Health and Inequality

In this research I am primarily interested in understanding three different aspects of health – 1) heterogeneity within a population 2) understanding how inequalities in health and mortality translate into inequality in individual well-being across racial groups and 3) dynamic evolution of health over the life-cycle. Some specific research projects in these directions are as follows:

Working paper

Miller, R., Chin, S., & Sedai, A.K. The Welfare Cost of Late-life Depression

We quantify the welfare cost of depression among older Americans by estimating a panel VAR model of mental and physical health, labor supply, and consumption using data from the Health and Retirement Study. We use the estimated model and age sixty joint distribution of outcomes to simulate life-cycle paths with and without prevalence of depressive symptoms after age sixty. We estimate that the prevalence of late-life depression costs an average of between 0.85 and 2.1 years in quality-adjusted life expectancy per person. Moreover, depression may result in an average loss of labor supply of up to 1.1 months and lifetime consumption of up to 16,000 US dollars. Combining into a single compensating variation welfare metric, we estimate a bound on the average welfare cost of depression of 8-15% of annual consumption after age sixty.
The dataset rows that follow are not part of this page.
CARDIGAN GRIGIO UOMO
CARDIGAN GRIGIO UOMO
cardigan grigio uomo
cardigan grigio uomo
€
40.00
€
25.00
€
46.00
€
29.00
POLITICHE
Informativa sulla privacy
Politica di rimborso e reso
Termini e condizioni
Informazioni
On aggregate, this amounts to roughly 180-360 billion US dollars annually. We also project that while the average welfare cost of late-life depression is declining slightly over birth cohorts, the welfare burden is becoming significantly more unequal.

PDF Online Appendix

Manuscript in preparation

Chin, S., & Miller, R. Beyond Income: Health, Wealth, and Racial Welfare Gaps Among Older Americans

We estimate racial disparities in well-being among the older U.S. population using an expected utility framework that incorporates differences in consumption, leisure, health, and mortality. We find large racial disparities in expected welfare later in life that have increased over time. Moreover, disparity measures based on cross-sectional income or consumption substantially underestimate the level and growth in the racial welfare gap by ignoring growing disparities in expected elderly health and mortality. Our decomposition results suggest that roughly 10-12% of the consumption and labor supply gradient at age sixty could be closed by eliminating elderly health differences.